Аристарховна шикнула на одного из них и решительным шагом переступила через порог. Мы не решились следовать её примеру относительно хищников, и просто направились в помещение за ней следом. У окна по левую сторону стоял иностранец со своими мальчиками, а напротив них какой-то мужчина неприметной наружности и неопределённого возраста. Похоже, что его потёртый серый костюм не знал утюга со времён приобретения. Зато туфли были старательно начищены, хотя и стоптаны до невозможности.

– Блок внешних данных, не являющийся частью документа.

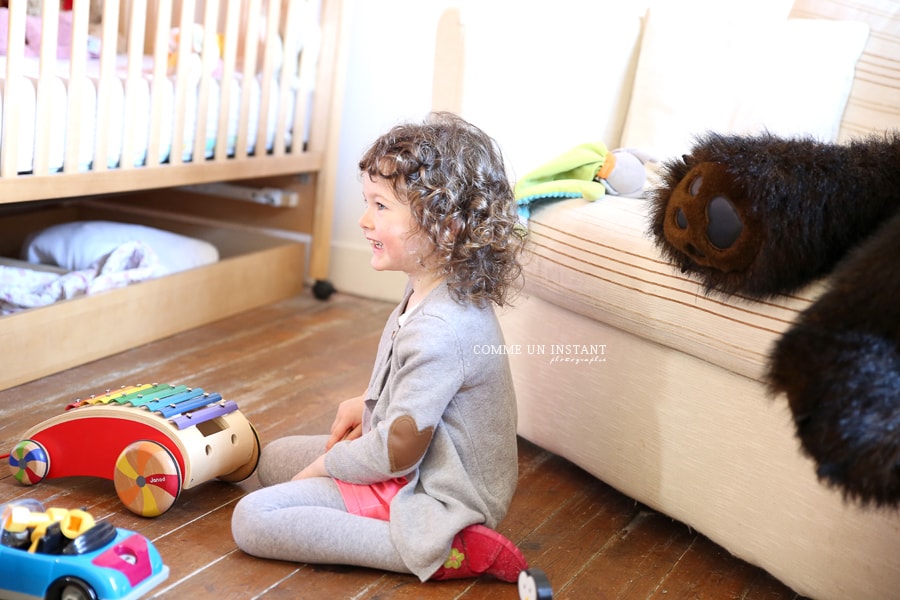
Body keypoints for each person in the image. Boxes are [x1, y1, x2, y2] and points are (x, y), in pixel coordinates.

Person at [231, 112, 528, 583]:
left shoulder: (441, 328)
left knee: (253, 519)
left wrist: (328, 464)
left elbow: (397, 451)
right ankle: (378, 518)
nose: (364, 220)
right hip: (418, 461)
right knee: (275, 458)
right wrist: (364, 403)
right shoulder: (431, 287)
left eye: (382, 207)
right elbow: (415, 398)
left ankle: (444, 548)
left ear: (445, 227)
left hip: (434, 492)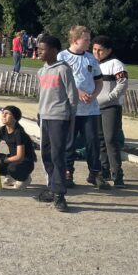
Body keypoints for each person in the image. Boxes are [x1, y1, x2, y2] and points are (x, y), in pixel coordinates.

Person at [59, 26, 108, 189]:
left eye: (89, 39)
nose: (89, 43)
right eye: (86, 39)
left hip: (90, 110)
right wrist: (77, 91)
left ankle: (95, 173)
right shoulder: (63, 56)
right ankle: (67, 172)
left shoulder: (90, 59)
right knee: (69, 142)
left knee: (92, 141)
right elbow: (60, 81)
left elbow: (99, 81)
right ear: (75, 40)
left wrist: (93, 95)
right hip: (71, 108)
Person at [35, 35, 78, 213]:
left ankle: (60, 195)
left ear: (53, 51)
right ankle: (52, 188)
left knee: (57, 155)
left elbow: (72, 96)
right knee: (46, 154)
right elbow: (42, 95)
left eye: (42, 49)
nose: (39, 51)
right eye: (38, 48)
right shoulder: (41, 71)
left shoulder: (63, 70)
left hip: (59, 117)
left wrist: (70, 118)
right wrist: (38, 113)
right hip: (44, 116)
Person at [92, 35, 130, 187]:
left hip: (111, 106)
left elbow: (123, 84)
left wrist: (110, 97)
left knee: (110, 139)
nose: (96, 53)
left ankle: (117, 173)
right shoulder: (93, 63)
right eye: (94, 49)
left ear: (109, 50)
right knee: (99, 139)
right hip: (95, 107)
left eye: (100, 50)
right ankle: (104, 170)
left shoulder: (116, 64)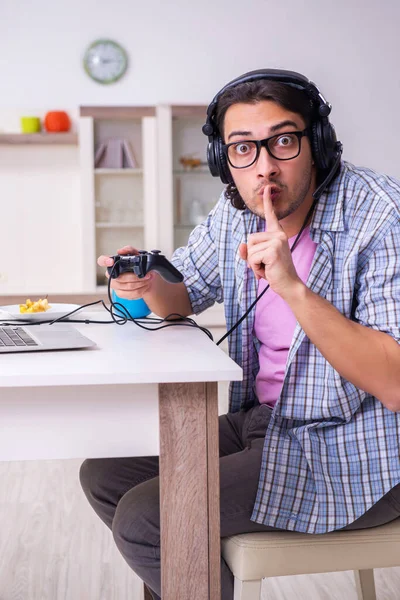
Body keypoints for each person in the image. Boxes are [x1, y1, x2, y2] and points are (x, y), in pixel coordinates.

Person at [79, 69, 400, 600]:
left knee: (147, 519)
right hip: (266, 423)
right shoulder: (237, 213)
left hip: (359, 448)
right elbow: (183, 293)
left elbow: (394, 381)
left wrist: (294, 289)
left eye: (283, 141)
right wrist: (145, 281)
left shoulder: (381, 215)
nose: (265, 167)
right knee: (107, 474)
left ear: (317, 142)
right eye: (243, 149)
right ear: (223, 160)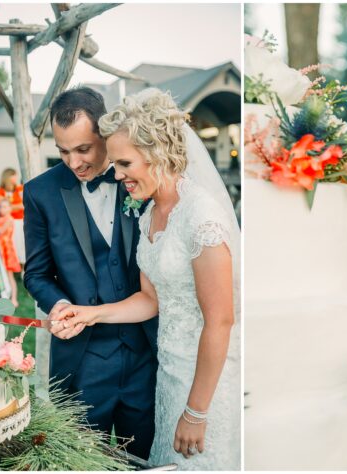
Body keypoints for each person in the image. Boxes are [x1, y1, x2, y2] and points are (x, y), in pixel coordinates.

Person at [50, 89, 241, 470]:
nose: (117, 174)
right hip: (169, 376)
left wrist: (197, 412)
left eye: (124, 163)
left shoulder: (201, 216)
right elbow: (150, 300)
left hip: (206, 383)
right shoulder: (149, 213)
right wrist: (92, 314)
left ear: (157, 155)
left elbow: (220, 321)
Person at [22, 86, 158, 460]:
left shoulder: (137, 179)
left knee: (145, 457)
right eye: (63, 151)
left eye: (83, 149)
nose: (73, 162)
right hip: (82, 362)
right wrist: (61, 304)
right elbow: (34, 274)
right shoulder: (39, 193)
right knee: (83, 461)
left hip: (144, 354)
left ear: (105, 135)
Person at [0, 198, 21, 307]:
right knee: (0, 274)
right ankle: (3, 297)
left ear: (10, 208)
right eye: (0, 207)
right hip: (0, 248)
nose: (2, 209)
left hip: (7, 249)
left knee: (10, 276)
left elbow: (0, 231)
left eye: (5, 207)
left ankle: (14, 299)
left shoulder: (9, 219)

От чрезмерной носки они потеряли былой лоск и форму. А их острые, вытянутые носы задрались вверх, и торчали из гармошки морщин и складок. Если в ближайшее время их хозяин не обзаведётся новой парой обуви, то они окончательно завернуться и станут похожи на турецкие тапочки с загнутыми носками.
– Галина Аристарховна, вы что себе позволяете? – возмутился он. – Это что за выкрутасы с метлой? И почему вы на нас шикаете?
– А я не на тебя, Геннадий Иваныч, – возразила ему бабуля. – Я на этих иностранных самозванцев. А в частности, вон на того лысого.
Судя по гонору, перед нами стоял директор музея. Не известно, о чём они говорили с иностранцем до нашего прихода, но сейчас он был явно не на нашей стороне.
– Аристарховна. Ты давай, этого-того… – Геннадий Иванович пригрозил ей пальцем. – Подбирай выражения. В культурном заведении работаешь. А не на рынке семечками торгуешь. Я тебя понимаю. Пропало веретено… И всё такое. Мы тут потолковали по душам с господином интуристом. Он меня искренне заверил, что ничего такого не было.
Барон стоял в стороне, и не вмешивался в их разговор. Пока директор показательно отчитывал Аристарховну и объяснял ей, как себя вести – тот вполголоса с сосредоточенным видом говорил с мальчиками о чём-то важном. Близнецы внимательно его слушали и украдкой поглядывали на нас. У меня сложилось впечатление, что барон замылил что-то недоброе, и сейчас объясняет им, как они будут выкручиваться из сложившейся ситуации.
– Как же, ничего такого не было? – Аристарховна указала директору на обгоревший обрывок нити. – Может и пряжа загорелась сама собой? Ты мне Иваныч, давай, их тут не выгораживай. Иль уже посулили тебе чего, пока я по всему музею гонялась за воровкой с метлой? А ты и рад-радёхонек, он слюни-то, как распустил…
– Ты чего, такое городишь, – директор покраснел и принялся суетливо озираться. Видно, стало неловко перед нами. – Хоть бы людей постеснялась, что ли. А ничего, что следить за тем, чтобы здесь всё исправно работало и был порядок – это моя обязанность? Да, признаю, с возгоранием произошла неувязочка. И отсутствие веретена, тоже подтверждаю. Ну, и что мне прикажешь делать из-за этих мелочей? Вызывать пожарную команду и следственно-розыскную группу?
Аристарховна подбоченилась и приблизилась к нему вплотную. Настолько близко, что почти нос к носу. Она пристально посмотрела ему в глаза, и пригрозила ему костлявым пальцем.
– Ой темнишь, ты чего-то, Геннадий Иваныч. Ой, темнишь… Чую, как из кожи вон лезешь, чтобы выгородить иностранца. На счёт пожарных, – это ты, конечно, прав. Чего их вызывать, коль мы и сами справились. А вот по поводу полиции, можно было бы и подумать. Подельница твоего иностранца, как есть, настоящая воровка. И я это не выдумываю. Вон, у меня и свидетели есть.
Она указала на нас, и мы в подтверждение закивали. Что говорило о том, что алиби иностранки было под большим сомнением.
– Галина Аристарховна. Голубушка ты, моя. Ну, давай, не будем раздувать международный скандал из-за какого-то веретена. Ведь им, только дай повод. Тут же налетят газетчики, репортёры… Всё переврут, исковеркают, перевернут с ног на голову. Пропечатают в прессе, затаскают по телевизионным ток-шоу. И в любом случае сделают нас с тобой крайними. Ну, скажи мне, по совести, оно тебе надо?